For each of a plurality of pieces of graph structure data, the information processing apparatus 1 determines a weight in data selection based on the number of adjacent nodes shared by two nodes for a set of the two nodes included in the graph structure data. The information processing apparatus 1 selects training data to be used for training a neural network that predicts the presence or absence of a link between nodes included in the graph structure data input as input data from among the plurality of pieces of graph structure data based on the determined weight and information indicating the presence or absence of a link between nodes for each of one or more sets of two nodes.

As a result, it is possible to improve accuracy of verification and discovery of a relationship between nodes.

In a case where a link exists between two nodes of which the number of sharing adjacent nodes is less than a predetermined number or which share no adjacent nodes, the information processing apparatus 1 selects the two nodes as the positive example. In a case where a link exists between two nodes of which the number of sharing adjacent nodes is equal to or larger than the predetermined number, the information processing apparatus 1 selects the two nodes as the negative example. The information processing apparatus 1 updates a weight matrix of the neural network by error backpropagation based on the nodes selected as the positive example and the negative example.

As a result, by restricting the positive example and the negative example to be selected by the external knowledge, the selection becomes accurate, and improvement in accuracy is expected. In addition, by selecting a node pair with a high likelihood of prediction error from the external knowledge as the learning data, improvement in accuracy is expected.

[C] Others

The disclosed technology is not limited to the above-described embodiment, and various modifications can be made without departing from the gist of the present embodiment. Each configuration and each step of processing of the present embodiment can be selected or omitted as needed or may be appropriately combined.

Throughout the descriptions, the indefinite article “a” or “an” does not exclude a plurality.

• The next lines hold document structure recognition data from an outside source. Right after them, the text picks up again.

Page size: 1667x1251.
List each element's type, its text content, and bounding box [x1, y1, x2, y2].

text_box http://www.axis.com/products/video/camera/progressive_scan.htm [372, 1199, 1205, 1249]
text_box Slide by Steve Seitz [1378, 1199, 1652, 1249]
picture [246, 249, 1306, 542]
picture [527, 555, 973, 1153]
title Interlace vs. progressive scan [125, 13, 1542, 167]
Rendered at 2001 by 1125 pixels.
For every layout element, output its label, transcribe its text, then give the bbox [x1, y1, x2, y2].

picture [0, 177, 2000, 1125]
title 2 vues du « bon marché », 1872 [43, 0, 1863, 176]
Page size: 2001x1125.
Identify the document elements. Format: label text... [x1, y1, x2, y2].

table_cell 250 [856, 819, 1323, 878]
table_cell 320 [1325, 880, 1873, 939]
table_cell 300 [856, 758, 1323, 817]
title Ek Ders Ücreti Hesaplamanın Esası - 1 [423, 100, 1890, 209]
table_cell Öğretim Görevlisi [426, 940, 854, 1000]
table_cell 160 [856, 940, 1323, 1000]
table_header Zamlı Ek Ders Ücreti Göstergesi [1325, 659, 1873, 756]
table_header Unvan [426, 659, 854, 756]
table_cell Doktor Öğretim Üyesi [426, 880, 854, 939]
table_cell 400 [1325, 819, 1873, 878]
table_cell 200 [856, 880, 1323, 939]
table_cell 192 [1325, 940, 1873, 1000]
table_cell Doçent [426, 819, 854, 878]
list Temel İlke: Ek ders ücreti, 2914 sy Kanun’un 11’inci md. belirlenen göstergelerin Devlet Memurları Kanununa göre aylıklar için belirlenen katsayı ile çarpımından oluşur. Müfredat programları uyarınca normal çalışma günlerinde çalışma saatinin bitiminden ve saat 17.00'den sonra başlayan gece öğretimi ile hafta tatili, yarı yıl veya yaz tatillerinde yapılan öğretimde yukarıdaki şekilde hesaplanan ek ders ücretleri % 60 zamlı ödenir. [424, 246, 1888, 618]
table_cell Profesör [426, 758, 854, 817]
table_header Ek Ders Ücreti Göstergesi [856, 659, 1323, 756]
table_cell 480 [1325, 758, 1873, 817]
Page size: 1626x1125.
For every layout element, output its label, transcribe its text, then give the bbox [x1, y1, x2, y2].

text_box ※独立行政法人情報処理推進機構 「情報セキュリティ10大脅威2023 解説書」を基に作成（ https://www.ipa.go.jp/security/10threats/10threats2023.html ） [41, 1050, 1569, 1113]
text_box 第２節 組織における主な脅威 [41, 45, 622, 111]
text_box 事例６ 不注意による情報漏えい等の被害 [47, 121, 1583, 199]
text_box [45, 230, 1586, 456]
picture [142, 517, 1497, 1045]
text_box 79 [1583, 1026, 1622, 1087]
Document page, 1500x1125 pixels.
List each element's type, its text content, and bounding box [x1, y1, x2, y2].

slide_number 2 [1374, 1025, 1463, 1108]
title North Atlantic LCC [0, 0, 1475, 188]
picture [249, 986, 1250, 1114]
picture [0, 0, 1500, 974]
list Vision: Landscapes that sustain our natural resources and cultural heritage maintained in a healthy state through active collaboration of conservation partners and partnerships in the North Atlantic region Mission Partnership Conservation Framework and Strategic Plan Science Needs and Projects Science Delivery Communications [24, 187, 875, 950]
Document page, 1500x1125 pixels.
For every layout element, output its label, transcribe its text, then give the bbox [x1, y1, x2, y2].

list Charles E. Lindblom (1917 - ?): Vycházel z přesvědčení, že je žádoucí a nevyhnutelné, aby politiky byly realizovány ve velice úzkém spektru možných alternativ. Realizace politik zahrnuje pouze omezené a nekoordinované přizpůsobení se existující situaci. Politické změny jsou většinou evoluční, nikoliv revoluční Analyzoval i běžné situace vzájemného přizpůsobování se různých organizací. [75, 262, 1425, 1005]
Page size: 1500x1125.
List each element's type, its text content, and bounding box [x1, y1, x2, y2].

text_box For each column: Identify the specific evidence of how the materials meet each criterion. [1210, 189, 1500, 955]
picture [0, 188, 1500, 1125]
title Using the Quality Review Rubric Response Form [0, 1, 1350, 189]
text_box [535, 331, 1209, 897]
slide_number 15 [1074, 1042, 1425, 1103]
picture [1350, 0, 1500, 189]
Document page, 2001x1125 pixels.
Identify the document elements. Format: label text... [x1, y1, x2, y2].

All examples and conditional language recited herein are intended for the pedagogical purposes of aiding the reader in understanding the invention and the concepts contributed by the inventor to further the art, and are not to be construed limitations to such specifically recited examples and conditions, nor does the organization of such examples in the specification relate to a showing of the superiority and inferiority of the invention. Although one or more embodiments of the present inventions have been described in detail, it should be understood that the various changes, substitutions, and alterations could be made hereto without departing from the spirit and scope of the invention.

In one aspect, it is possible to improve accuracy of verification and discovery of a relationship between nodes.